Le meilleur film de Luc Besson, assurément, est à l'image de son héroïne, furieux et habité. C'est d'abord Milla Jovovich, qui trouve là LE rôle de sa vie, qui impressionne. Elle ne joue pas, elle EST Jeanne d'Arc dans toute sa sincérité mais aussi ses débordements. Vive, flamboyante, impétueuse, impatiente, elle irradie tant par sa beauté que par ce qu'elle fait passer de l'icône, jusqu'à littéralement porter le film sur ses frêles épaules. A ses côtés, le casting international, classieux, est au diapason. Dustin Hoffman, John Malkovich, Faye Dunaway, Vincent Cassel... Tous sont parfaits.
La volonté de Luc Besson de livrer une oeuvre forte est manifeste : il entraîne d'abord son public dans le sillage de sa Jeanne fiévreuse, qui trépigne, le mettant dans la même position que l'héroïne et le faisant adhérer sans réserve au message dont elle se dit investie. Jusque dans sa souffrance, moment où l'on se surprend à retenir son souffle, comme La Hire à son chevet, espérant qu'elle survive à ses blessures.

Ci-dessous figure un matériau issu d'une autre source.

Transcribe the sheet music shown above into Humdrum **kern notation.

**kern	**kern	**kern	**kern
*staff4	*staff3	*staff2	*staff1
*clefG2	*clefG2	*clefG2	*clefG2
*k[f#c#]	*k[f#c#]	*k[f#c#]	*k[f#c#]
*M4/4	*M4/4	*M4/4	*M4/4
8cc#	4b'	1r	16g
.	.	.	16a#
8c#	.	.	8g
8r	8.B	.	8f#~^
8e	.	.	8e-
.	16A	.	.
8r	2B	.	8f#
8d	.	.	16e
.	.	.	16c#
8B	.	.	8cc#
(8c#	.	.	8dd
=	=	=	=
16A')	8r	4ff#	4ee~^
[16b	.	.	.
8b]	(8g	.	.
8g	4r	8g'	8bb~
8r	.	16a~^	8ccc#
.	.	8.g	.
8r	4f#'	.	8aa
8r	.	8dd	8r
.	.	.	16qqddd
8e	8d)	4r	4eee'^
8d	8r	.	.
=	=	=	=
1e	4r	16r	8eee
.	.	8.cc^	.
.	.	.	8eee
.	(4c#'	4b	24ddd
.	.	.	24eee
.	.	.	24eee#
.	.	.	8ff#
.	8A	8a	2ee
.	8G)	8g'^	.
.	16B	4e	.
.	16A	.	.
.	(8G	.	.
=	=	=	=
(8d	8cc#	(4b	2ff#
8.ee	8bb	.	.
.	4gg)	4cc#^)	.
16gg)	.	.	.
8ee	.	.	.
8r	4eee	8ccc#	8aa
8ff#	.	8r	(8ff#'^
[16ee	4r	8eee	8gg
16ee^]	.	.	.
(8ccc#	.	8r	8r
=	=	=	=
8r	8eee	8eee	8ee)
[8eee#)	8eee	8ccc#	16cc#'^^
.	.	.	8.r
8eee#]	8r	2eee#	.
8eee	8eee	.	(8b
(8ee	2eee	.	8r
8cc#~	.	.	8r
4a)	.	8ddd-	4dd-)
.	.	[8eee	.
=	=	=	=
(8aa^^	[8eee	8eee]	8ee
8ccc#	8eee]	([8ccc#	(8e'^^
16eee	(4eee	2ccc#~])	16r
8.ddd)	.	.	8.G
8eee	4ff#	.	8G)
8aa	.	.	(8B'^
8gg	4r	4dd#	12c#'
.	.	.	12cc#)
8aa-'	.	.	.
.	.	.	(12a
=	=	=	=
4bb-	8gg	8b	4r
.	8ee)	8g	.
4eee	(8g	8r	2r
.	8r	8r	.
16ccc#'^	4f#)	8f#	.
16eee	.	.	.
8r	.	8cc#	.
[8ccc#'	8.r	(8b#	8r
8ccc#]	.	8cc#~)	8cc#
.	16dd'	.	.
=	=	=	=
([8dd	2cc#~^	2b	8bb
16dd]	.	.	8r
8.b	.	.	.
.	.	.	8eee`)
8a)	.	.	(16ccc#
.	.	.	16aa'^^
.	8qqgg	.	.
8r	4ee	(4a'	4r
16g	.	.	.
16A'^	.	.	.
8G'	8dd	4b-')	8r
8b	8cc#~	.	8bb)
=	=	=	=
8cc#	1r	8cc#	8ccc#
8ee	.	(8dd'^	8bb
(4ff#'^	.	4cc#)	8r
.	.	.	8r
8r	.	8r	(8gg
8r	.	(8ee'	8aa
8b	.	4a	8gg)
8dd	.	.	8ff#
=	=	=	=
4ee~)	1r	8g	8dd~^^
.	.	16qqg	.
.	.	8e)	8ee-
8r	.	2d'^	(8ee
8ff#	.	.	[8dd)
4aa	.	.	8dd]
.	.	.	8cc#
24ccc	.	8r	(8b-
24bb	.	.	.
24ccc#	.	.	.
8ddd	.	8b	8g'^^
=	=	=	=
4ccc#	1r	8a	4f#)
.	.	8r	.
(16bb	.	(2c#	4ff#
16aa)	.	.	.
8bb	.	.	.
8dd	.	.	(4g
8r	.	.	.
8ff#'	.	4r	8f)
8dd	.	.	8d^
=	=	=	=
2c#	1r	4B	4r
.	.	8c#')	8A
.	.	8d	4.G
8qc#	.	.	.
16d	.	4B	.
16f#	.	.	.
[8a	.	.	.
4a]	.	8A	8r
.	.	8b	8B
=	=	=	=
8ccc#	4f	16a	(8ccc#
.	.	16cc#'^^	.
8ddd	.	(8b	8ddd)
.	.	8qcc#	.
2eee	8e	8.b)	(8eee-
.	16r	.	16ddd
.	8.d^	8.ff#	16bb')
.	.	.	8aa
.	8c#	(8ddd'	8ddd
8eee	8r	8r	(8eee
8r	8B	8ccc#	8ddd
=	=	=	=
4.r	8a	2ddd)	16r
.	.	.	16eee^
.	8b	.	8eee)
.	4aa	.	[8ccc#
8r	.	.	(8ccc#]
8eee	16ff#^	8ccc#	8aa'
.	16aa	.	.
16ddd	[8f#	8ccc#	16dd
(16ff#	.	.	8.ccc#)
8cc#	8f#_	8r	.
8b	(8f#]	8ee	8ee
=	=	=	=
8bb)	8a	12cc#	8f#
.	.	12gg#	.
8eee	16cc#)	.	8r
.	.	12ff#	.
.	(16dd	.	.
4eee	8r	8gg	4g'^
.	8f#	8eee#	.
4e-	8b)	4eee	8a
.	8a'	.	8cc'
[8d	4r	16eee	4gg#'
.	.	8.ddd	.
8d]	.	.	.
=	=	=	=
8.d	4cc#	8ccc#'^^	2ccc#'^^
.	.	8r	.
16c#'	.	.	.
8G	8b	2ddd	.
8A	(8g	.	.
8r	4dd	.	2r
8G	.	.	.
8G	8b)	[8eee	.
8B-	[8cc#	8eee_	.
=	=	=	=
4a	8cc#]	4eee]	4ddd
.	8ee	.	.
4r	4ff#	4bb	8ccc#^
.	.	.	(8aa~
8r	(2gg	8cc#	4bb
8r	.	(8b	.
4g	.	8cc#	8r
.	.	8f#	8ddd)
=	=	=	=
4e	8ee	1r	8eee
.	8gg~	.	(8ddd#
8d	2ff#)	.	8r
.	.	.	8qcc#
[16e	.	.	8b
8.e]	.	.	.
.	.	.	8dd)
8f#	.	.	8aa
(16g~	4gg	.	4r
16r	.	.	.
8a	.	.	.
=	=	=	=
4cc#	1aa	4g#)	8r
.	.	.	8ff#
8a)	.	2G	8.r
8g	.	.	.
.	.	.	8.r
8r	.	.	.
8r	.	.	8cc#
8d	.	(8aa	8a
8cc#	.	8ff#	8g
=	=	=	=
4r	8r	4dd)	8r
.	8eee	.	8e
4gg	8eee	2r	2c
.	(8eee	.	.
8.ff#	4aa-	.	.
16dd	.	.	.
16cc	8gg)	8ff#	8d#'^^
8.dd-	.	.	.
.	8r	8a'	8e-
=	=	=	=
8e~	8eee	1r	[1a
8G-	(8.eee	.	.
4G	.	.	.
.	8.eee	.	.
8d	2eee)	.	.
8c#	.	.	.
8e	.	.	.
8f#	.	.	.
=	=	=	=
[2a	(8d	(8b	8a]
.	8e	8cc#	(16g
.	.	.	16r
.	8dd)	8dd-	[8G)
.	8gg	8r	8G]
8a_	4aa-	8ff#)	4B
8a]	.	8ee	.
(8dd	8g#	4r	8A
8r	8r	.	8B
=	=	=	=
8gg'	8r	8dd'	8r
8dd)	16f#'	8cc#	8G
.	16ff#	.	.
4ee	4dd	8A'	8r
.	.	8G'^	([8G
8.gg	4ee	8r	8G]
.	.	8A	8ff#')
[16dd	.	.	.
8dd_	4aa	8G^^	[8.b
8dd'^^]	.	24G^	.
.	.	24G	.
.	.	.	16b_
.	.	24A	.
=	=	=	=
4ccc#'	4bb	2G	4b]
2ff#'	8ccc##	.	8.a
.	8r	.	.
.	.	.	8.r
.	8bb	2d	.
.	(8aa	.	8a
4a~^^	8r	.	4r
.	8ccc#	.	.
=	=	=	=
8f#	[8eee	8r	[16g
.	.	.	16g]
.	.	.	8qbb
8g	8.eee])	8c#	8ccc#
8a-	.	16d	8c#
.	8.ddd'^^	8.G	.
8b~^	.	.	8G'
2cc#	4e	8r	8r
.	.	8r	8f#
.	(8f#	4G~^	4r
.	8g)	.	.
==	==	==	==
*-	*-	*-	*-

Ressuscitée, elle s'avance vers le fort et implore la reddition anglaise, avant de vitupérer, puis de galvaniser ses troupes, tel un général prêt au combat.
Puis subtilement, s'installe un malaise diffus, par des images, des flashs, alors que la victoire est pourtant au bout de la bataille. Et la vie intérieure de Jeanne nous est livrée, rongée entre ses doutes, sa certitude de faire le bien et ce à quoi elle est destinée, sûre d'être un instrument dans les mains d'un Dieu bienveillant. Elle est enfin mise en face de ses contradictions au cours de son procès. Pas celui de la justice des hommes. Celui instruit par ce qui semble être sa conscience. Et les batailles dans lesquelles elle a été impliquée se révèlent alors dans toute leur cruauté. Jeanne se rend compte qu'elle a fait couler le sang de ses mains, qui ne tenaient pas seulement l'oriflamme, mais aussi l'épée. Elle redevient fragile, enfantine, habitée par l'incertitude des signes à elle révélés comme manifestation du divin et de sa volonté. Au fur et à mesure de son questionnement intérieur, mené sans concession par l'Etranger, l'icône redevient une simple jeune fille, mise en face de ce qu'elle a fait au nom de Dieu. La scène finale n'en est que plus déchirante.
Soutenue par une bande originale magnifique (la bataille des Tourelles !!!) suivant ses tourments intérieurs et des scènes d'action léchées et efficaces, brutales et immersives, Jeanne d'Arc est plus qu'un film sur le personnage éponyme. Il apparaît avant tout comme la dénonciation des dérives du fanatisme quel qu'il soit.
Le chef d'oeuvre de Luc Besson.
Behind_the_Mask, qui boute les détracteurs de Luc Besson (1ère période) hors de France.